TEXT UNDER STUDY.
►
Rio de Janeiro: ‘A lung-busting, out-of-the-saddle 20-minute grind’
Ninety minutes up, 20 minutes down, and five in between to catch the breath, rehydrate and gawp in wonder at misty mountains, tropical forest and the shimmering majesty of the Atlantic.
When I lived in Rio de Janeiro, there was no better way to start the day than a morning climb up to the Corcovado. From my old home in Cosme Velho – which nestles on the slopes between Flamengo beach and the Christ the Redeemer statue – the return ride was 27km.
I used to set off around 7am, stop briefly to buy a bar of jellied banana from the newspaper kiosk, and then cruise for five minutes past the commuter traffic to the bottom of Rua Alice.
This is where the climb begins, initially past parked cars, then gardens (sometimes with a glimpse of a toucan in the mango trees) and eventually up to a ridge in Santa Teresa that overlooks the Maracanã stadium.
I would turn left here and follow the tram tracks past the Morro dos Prazeres favela – the scene of many a recent shoot-out between police and drug dealers – up to the entrance of the Tijuca Forest national park.
◄
Lines excerpted from a collection
►
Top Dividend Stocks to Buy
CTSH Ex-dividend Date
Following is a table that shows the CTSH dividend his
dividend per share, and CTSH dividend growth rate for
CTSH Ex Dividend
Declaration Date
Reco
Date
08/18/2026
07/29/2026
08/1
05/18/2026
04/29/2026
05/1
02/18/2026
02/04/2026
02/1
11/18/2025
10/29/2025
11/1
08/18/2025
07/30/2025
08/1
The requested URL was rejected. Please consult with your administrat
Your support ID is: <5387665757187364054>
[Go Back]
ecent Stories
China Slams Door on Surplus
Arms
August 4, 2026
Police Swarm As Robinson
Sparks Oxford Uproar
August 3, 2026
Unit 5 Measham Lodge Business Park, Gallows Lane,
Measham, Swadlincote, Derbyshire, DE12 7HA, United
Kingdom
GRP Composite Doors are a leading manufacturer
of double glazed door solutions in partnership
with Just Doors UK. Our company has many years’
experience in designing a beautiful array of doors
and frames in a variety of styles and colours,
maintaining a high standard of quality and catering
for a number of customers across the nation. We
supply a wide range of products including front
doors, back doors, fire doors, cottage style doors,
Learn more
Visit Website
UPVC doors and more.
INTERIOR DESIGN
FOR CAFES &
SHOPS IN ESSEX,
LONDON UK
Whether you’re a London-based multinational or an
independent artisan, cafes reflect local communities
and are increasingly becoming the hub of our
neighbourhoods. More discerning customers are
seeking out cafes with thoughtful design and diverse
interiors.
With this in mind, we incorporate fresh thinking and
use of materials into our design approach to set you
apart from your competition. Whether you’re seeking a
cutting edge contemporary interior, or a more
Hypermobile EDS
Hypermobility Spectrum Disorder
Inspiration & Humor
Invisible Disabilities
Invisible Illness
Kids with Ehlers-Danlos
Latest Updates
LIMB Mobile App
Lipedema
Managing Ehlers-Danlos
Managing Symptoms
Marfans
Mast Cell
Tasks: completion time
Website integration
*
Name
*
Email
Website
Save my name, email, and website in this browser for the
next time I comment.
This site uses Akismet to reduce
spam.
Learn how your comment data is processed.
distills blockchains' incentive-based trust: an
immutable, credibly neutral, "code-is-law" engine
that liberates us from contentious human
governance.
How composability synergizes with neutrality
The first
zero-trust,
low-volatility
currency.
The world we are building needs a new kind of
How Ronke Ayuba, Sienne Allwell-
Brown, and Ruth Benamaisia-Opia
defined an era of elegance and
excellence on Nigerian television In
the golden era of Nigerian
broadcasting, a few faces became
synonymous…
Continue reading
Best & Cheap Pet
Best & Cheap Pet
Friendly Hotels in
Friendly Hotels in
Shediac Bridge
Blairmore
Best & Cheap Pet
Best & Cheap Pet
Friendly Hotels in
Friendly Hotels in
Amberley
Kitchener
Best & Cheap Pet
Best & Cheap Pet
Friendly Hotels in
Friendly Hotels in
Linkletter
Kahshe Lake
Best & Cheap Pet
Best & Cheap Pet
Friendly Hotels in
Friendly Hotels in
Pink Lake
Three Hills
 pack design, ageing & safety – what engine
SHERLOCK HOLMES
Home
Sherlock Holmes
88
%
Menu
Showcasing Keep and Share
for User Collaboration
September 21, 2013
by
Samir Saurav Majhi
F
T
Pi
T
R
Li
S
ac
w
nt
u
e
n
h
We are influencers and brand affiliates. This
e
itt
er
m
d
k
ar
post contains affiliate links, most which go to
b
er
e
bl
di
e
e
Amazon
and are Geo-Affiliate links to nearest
◄
REQUIRED ACTIONS.
• 1. Answer these questions using the Rio de Janeiro ride account:
(a) How long was the return ride from Cosme Velho?
(b) What did the rider buy from the newspaper kiosk?
(c) Which stadium does the ridge in Santa Teresa overlook?
• 2. Carry the Rio de Janeiro ride account forward from its final sentence.
These lines have no connection to the text.

RESPONSES FOR EACH TASK.
• 1.
(a) 27km
(b) A bar of jellied banana
(c) The Maracanã stadium

• 2.
The muscles started to groan at this point, but although the road got steeper the ride became more pleasant thanks to the sights, sounds and smells of one of the world’s largest urban forests – a wall of green broken broken only by increasingly spectacular panoramas.
Then followed half an hour of near perfect tranquility before the final, lung-busting, out-of-the-saddle 20-minute grind up to the Christ statue.
No need to describe the view from there, which adorns millions of postcards, Facebook profiles and Instagram selfies. Suffice to say, the sense of awe was all the greater with adrenalin pumping through the veins, a feeling of satisfaction at a climb completed, and a tingle of anticipation of the high-speed descent to come. JWatts
Penwith, Cornwall: ‘Glimpses of sea, coves, cliffs, tin mines...’
Many who cycle through Penwith – the very tip of Cornwall, a granite toe pointing bravely at the Atlantic – are on their way to Land’s End, zipping along the A30 to complete the trip from John O’Groats. But as they celebrate their epic journey amid the tat of the visitor centre, they’re missing the best the ancient region has to offer.
I got to grips with road cycling as a spotty teen making journeys out from the fishing village of Mousehole. At first, this would involve tentative journeys up to the village inland, confusingly named Paul.
But gradually I headed further along the tiny B3315, with glimpses of sea to my left and plenty of coves to explore, from tiny Lamorna to the beautiful beaches of Porthcurno, with the Minack theatre perched snugly on the cliffs above.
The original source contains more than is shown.